Work item: Using the records below, output the stretch that opens with the line containing "X50196676Y-43602942D01*" and closes with the line containing "X57778571Y-47530704D02*", exactly and including both lines, with nothing more.

*** Opening of Source data ***

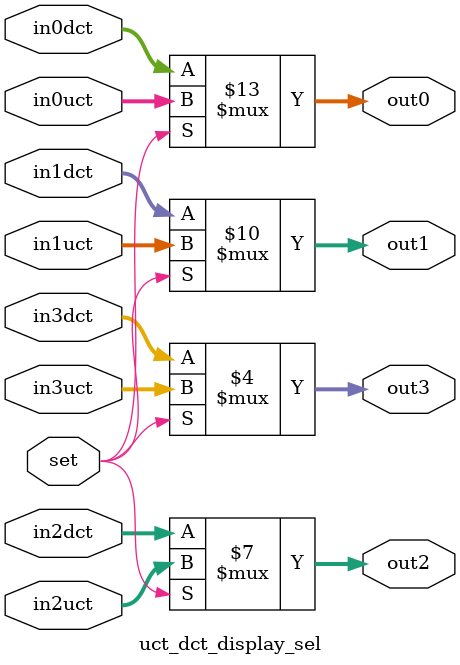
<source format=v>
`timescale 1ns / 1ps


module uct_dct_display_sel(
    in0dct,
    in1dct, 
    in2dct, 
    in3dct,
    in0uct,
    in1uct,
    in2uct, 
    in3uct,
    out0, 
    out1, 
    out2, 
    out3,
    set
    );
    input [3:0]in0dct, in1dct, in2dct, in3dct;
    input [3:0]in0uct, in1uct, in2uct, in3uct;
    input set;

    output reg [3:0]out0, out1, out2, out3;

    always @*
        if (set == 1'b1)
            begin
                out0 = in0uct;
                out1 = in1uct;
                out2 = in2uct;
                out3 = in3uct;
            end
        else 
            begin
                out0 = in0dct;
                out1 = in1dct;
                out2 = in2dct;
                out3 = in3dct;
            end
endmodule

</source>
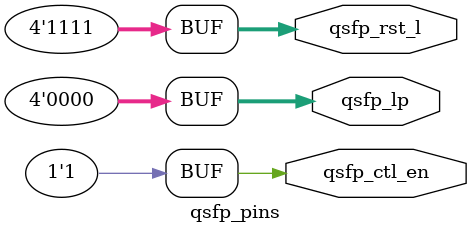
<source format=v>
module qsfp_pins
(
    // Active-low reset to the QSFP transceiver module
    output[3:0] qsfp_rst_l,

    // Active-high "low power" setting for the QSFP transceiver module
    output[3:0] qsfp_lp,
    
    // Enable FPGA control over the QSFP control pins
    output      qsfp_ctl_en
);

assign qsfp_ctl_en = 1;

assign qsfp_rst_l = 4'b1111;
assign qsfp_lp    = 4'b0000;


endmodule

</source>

*** Close of Source data ***
*** Opening of Source data ***

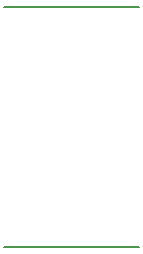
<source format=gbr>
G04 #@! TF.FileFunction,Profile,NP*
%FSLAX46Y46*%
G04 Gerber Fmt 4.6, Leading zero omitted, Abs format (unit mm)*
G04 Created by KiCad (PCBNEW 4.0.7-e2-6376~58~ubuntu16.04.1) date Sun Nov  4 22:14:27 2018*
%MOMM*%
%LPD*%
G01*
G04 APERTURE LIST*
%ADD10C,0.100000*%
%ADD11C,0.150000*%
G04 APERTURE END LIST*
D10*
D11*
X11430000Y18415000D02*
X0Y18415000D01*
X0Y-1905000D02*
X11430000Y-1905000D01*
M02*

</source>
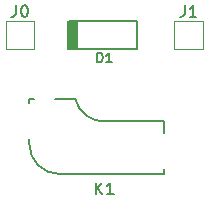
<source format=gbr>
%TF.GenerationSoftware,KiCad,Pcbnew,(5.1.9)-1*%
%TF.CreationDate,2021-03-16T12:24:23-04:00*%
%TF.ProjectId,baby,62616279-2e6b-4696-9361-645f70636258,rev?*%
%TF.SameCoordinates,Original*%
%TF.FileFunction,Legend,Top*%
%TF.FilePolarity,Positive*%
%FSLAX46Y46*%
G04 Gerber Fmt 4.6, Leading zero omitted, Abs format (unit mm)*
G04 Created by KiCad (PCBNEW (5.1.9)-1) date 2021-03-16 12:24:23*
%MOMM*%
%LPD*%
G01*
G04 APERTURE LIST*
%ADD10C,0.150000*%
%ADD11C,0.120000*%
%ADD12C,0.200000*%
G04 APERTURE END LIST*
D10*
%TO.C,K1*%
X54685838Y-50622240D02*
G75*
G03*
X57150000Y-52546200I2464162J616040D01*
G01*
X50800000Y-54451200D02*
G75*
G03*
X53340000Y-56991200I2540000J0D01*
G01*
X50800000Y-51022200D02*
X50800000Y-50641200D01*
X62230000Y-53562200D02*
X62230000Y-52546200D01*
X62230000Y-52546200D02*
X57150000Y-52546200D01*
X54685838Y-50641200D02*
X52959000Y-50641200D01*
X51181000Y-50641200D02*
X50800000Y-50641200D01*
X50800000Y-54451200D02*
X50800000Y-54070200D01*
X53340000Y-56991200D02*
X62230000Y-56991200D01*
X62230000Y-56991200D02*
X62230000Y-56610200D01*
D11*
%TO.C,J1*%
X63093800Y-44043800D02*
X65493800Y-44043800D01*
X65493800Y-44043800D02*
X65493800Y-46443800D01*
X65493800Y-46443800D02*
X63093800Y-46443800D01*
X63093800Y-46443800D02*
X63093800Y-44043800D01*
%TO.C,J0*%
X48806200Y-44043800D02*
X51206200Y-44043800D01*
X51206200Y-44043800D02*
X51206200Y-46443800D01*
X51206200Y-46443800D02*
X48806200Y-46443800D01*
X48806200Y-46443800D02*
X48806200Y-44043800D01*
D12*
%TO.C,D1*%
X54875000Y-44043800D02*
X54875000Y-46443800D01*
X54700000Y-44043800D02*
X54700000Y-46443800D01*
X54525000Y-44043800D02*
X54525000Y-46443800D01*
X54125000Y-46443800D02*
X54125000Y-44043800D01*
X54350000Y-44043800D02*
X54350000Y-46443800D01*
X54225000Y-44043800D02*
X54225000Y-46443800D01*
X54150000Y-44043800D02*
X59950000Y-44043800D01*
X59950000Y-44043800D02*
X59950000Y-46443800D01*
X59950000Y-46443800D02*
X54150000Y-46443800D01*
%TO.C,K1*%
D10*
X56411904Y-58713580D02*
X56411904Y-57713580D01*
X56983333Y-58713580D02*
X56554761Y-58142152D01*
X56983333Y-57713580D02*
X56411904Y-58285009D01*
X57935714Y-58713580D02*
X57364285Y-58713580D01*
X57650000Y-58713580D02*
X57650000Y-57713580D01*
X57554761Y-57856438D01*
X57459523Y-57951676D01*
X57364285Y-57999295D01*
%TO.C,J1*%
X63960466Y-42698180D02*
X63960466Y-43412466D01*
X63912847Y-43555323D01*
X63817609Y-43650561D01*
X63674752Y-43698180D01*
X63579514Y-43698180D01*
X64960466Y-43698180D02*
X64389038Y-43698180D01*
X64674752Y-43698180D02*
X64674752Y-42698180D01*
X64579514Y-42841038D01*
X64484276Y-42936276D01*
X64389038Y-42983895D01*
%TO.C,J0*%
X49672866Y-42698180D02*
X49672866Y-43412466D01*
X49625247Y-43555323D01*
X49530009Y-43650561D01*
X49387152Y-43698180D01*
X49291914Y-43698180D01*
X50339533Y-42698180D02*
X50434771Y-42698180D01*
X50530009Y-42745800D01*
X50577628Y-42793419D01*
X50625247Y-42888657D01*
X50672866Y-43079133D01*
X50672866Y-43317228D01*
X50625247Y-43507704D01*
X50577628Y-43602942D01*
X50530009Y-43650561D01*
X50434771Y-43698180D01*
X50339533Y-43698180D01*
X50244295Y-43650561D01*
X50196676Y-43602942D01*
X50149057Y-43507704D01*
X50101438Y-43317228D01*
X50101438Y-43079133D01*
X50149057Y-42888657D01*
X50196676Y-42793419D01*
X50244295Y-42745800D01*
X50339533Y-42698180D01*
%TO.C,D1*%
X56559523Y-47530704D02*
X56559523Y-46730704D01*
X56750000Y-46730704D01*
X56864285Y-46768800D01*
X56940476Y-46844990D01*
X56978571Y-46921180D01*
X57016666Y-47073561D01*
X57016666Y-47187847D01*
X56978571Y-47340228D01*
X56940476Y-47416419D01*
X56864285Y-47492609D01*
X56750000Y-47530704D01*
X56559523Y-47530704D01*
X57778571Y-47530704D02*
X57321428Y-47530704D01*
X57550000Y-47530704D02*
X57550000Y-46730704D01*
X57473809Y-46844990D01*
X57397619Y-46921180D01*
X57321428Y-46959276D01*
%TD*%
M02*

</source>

*** Close of Source data ***

Answer to this exercise:
X50196676Y-43602942D01*
X50149057Y-43507704D01*
X50101438Y-43317228D01*
X50101438Y-43079133D01*
X50149057Y-42888657D01*
X50196676Y-42793419D01*
X50244295Y-42745800D01*
X50339533Y-42698180D01*
%TO.C,D1*%
X56559523Y-47530704D02*
X56559523Y-46730704D01*
X56750000Y-46730704D01*
X56864285Y-46768800D01*
X56940476Y-46844990D01*
X56978571Y-46921180D01*
X57016666Y-47073561D01*
X57016666Y-47187847D01*
X56978571Y-47340228D01*
X56940476Y-47416419D01*
X56864285Y-47492609D01*
X56750000Y-47530704D01*
X56559523Y-47530704D01*
X57778571Y-47530704D02*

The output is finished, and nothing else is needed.